El lehendakari Patxi López ha negado hoy que la tesorería de la Administración vasca esté en una situación de "emergencia" o que se vaya a producir una "quiebra inminente", en contestación a la alarma lanzada hace algunos días por el presidente del PNV, Iñigo Urkullu. Pese a ello, en la sesión parlamentaria de control al Gobierno, López ha insistido en la necesidad de abordar una "reforma integral de la fiscalidad" que permita aumentar la presión fiscal y aporte con ello recursos extraordinarios para sostener el gasto público.
El lehendakari, en contestación a preguntas formuladas por PSE, PP y PNV, ha incidido en la necesidad de evitar las polémicas estériles, para centrarse en el debate sobre el comportamiento de la economía, la caída de los ingresos y la necesidad de aumentarlos, no sólo para financiar los servicios públicos -como la sanidad o la educación-, sino también para poner en marcha políticas de relanzamiento y estímulo.

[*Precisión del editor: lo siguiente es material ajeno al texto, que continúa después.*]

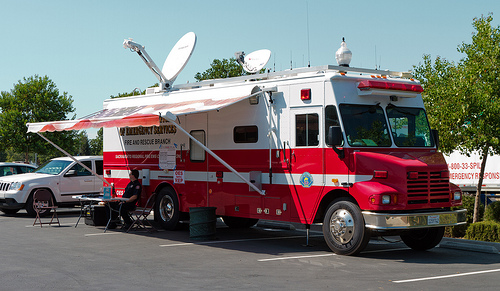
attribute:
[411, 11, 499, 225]
tree — green, tall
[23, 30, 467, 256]
ambulance — parked, red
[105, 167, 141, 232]
man — sitting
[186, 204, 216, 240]
trash — green, small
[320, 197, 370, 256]
tire — black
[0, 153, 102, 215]
car — white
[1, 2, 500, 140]
sky — clear, cloudless, blue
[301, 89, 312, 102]
light — red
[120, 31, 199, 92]
dish — large, white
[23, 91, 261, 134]
canopy — red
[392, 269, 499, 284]
line — white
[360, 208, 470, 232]
bumper — metal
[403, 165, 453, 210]
grill — red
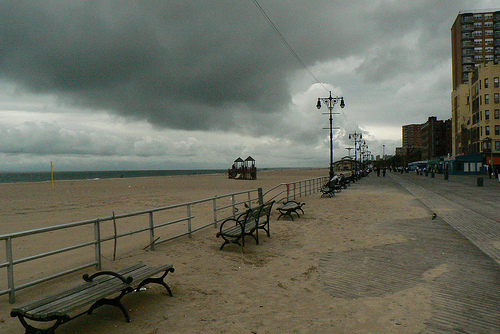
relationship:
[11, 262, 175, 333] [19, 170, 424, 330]
bench on sand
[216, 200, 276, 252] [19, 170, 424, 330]
bench on sand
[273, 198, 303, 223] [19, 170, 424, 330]
bench on sand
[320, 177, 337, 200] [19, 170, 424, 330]
bench on sand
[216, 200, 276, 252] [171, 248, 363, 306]
bench on sand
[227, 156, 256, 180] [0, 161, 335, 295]
hut on sand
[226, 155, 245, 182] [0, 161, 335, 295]
hut on sand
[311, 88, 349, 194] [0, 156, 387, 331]
street light on beach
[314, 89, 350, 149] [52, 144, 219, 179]
light on beach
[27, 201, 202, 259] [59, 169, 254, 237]
fence on beach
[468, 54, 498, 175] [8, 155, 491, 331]
building on beach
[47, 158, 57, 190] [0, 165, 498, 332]
pole in ground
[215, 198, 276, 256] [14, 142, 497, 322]
bench on beach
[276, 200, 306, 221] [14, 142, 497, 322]
bench on beach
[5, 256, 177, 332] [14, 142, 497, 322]
bench on beach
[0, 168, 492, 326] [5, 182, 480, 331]
beach covered in sand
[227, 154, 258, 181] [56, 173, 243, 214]
play set on bench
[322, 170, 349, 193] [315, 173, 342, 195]
people sitting on bench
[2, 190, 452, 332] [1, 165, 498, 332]
sand on boardwalk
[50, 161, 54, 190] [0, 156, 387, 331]
pole on beach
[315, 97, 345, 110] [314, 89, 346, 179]
light on light pole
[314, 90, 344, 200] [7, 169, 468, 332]
streetlight in sand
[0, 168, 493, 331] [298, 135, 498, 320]
beach against sidewalk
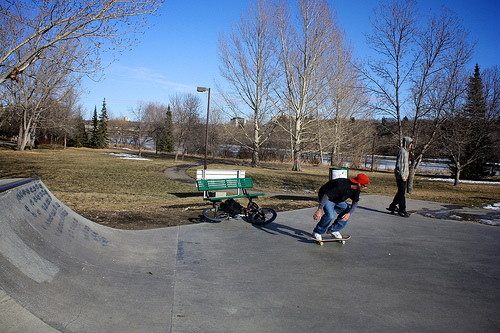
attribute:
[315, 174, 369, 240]
man — walking, riding, crouching down, skating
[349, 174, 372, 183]
hat — red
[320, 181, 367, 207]
shirt — black, grey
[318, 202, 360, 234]
jeans — blue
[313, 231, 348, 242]
shoe — white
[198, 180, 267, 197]
bench — green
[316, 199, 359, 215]
shirt — grey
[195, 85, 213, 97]
light — tall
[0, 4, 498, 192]
tree — tall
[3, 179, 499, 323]
ramp — cement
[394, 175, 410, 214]
jeans — black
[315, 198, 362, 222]
jacket — grey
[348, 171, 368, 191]
cap — red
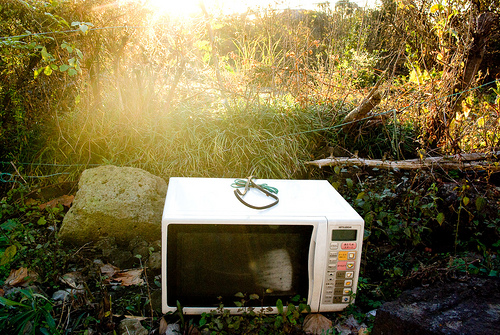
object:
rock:
[56, 166, 166, 242]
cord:
[227, 174, 281, 211]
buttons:
[343, 241, 356, 250]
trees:
[413, 1, 492, 147]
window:
[164, 224, 315, 311]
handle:
[306, 220, 331, 314]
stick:
[300, 151, 497, 177]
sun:
[110, 0, 379, 104]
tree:
[292, 146, 495, 177]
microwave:
[157, 171, 364, 316]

López ha insistido de nuevo en la necesidad de poner el acento en la lucha contra el fraude y se ha mostrado muy crítico con la actitud de la Diputación de Bizkaia, que se ha negado hasta ahora a aceptar la elaboración de planes de inspección conjuntos, con el resto de ejecutivos forales, o a interconectar sus bases de datos. López ha anunciado que ha encargado a los servicios jurídicos del Gobierno un análisis sobre esta negativa, ya que dichos planes conjuntos están contemplados en la legislación vigente.
Por su parte, el consejero de Economía, Carlos Aguirre, ha admitido que el Gobierno deberá revisar a medio plazo su Presupuesto para 2012, tanto en lo que respecta a los ingresos como a los gastos, debido al cambio de coyuntura que se ha producido y también a una exigencia formal: la necesidad de pactar un nuevo plan de reequilibrio financiero con el Estado. Aguirre, que ha dado a entender que el Gobierno se verá obligado a practicar nuevos recortes en el gasto, como ya había anticipado el lehendakari a todos los consejeros en una reunión reciente, ha indicado que el Ejecutivo esperará a que la Administración central haga públicas sus nuevas estimaciones de evolución de la economía. Las primeras estimaciones aún no definitivas, ha adelantado, apuntan hacia un retroceso siginificativo del PIB a lo largo de 2012.